The North Idaho College Board of Trustees is wise in preparing for potential loss of accreditation. 

Did that sentence startle you? Because the words “wise” and “NIC trustee” appear compatibly together about as often as Biden and Trump at a Washington watering hole?

Well, let’s go ahead and celebrate some positive steps without falling to the temptation of popping premature corks.

In May, trustees agreed by a 4-1 vote to drop its legal assault on college President Nick Swayne. Only Todd Banducci, the longest sitting current trustee and one of the chief architects of the accreditation crisis, objected. 

Trustee Greg McKenzie supported the motion to drop their appeal of the board’s lost court case against Swayne, although McKenzie looked like he had a 10-pound crow caught in his craw when he voiced his vote.

Then earlier this month, all five trustees were generally agreed in deciding that the best way forward, should accreditation be forfeited next April, is to temporarily relinquish board authority to one of the state’s other accredited community colleges. 

What trustees did not do also deserves polite applause. 

Two other options — doing nothing or basically handing off NIC students to other institutions for their education — were rejected. Doing nothing would be like ignoring treatment for stage 4 cancer; handing off or “teaching out” might delay certain death a little longer, but the result would be the same.
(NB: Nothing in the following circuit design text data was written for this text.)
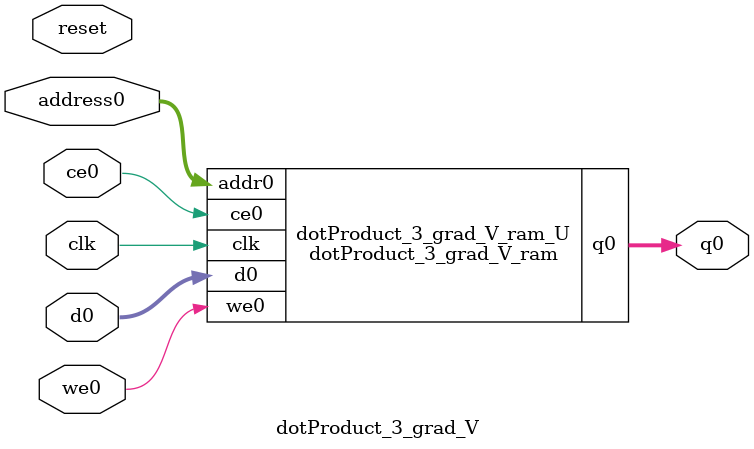
<source format=v>

`timescale 1 ns / 1 ps
module dotProduct_3_grad_V_ram (addr0, ce0, d0, we0, q0,  clk);

parameter DWIDTH = 32;
parameter AWIDTH = 8;
parameter MEM_SIZE = 256;

input[AWIDTH-1:0] addr0;
input ce0;
input[DWIDTH-1:0] d0;
input we0;
output reg[DWIDTH-1:0] q0;
input clk;

(* ram_style = "block" *)reg [DWIDTH-1:0] ram[0:MEM_SIZE-1];




always @(posedge clk)  
begin 
    if (ce0) 
    begin
        if (we0) 
        begin 
            ram[addr0] <= d0; 
            q0 <= d0;
        end 
        else 
            q0 <= ram[addr0];
    end
end


endmodule


`timescale 1 ns / 1 ps
module dotProduct_3_grad_V(
    reset,
    clk,
    address0,
    ce0,
    we0,
    d0,
    q0);

parameter DataWidth = 32'd32;
parameter AddressRange = 32'd256;
parameter AddressWidth = 32'd8;
input reset;
input clk;
input[AddressWidth - 1:0] address0;
input ce0;
input we0;
input[DataWidth - 1:0] d0;
output[DataWidth - 1:0] q0;



dotProduct_3_grad_V_ram dotProduct_3_grad_V_ram_U(
    .clk( clk ),
    .addr0( address0 ),
    .ce0( ce0 ),
    .we0( we0 ),
    .d0( d0 ),
    .q0( q0 ));

endmodule


</source>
If NIC’s accrediting body, the Northwest Commission on Colleges and Universities, likes what it sees during its next site visit three months from now, the optimism being expressed by Swayne can be pronounced grounded firmly in reason.

“The board, overall, is heading in a better direction. I think we’re getting… back on track,” Swayne told The Press on July 5.
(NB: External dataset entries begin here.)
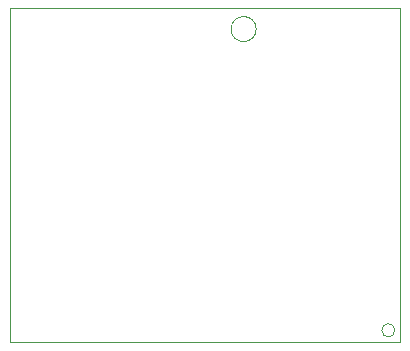
<source format=gbr>
%TF.GenerationSoftware,KiCad,Pcbnew,7.0.6-0*%
%TF.CreationDate,2023-09-19T06:41:03+09:00*%
%TF.ProjectId,scratch-rp2040,73637261-7463-4682-9d72-70323034302e,rev?*%
%TF.SameCoordinates,Original*%
%TF.FileFunction,Profile,NP*%
%FSLAX46Y46*%
G04 Gerber Fmt 4.6, Leading zero omitted, Abs format (unit mm)*
G04 Created by KiCad (PCBNEW 7.0.6-0) date 2023-09-19 06:41:03*
%MOMM*%
%LPD*%
G01*
G04 APERTURE LIST*
%TA.AperFunction,Profile*%
%ADD10C,0.100000*%
%TD*%
G04 APERTURE END LIST*
D10*
X114560660Y-50000000D02*
G75*
G03*
X114560660Y-50000000I-1060660J0D01*
G01*
X126309017Y-75500000D02*
G75*
G03*
X126309017Y-75500000I-559017J0D01*
G01*
X93750000Y-48250000D02*
X126750000Y-48250000D01*
X126750000Y-76500000D01*
X93750000Y-76500000D01*
X93750000Y-48250000D01*
M02*

</source>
Yet, even a jolt of wisdom will carry these trustees and the college they’re entrusted to protect only so far. Perhaps the greatest obstacle in the eyes of accreditors remains: the board majority’s blatant disregard for working with rather than lording over NIC’s students, staff and faculty. 

Satisfactorily remedying that enormous outpoint will take what Banducci, McKenzie and, to a lesser degree, Board Chair Mike Waggoner have shown little interest in embracing: fully understanding and adhering to their roles as trustees and building confidence campus- and community-wide through diligent, responsible service.

Putting NIC on the best possible path to saving accreditation is in citizens’, not just trustees’, hands. The seats occupied by Waggoner, Banducci and McKenzie are all up for grabs in the Nov. 5 election. 

If voters choose wisely, their college is saved.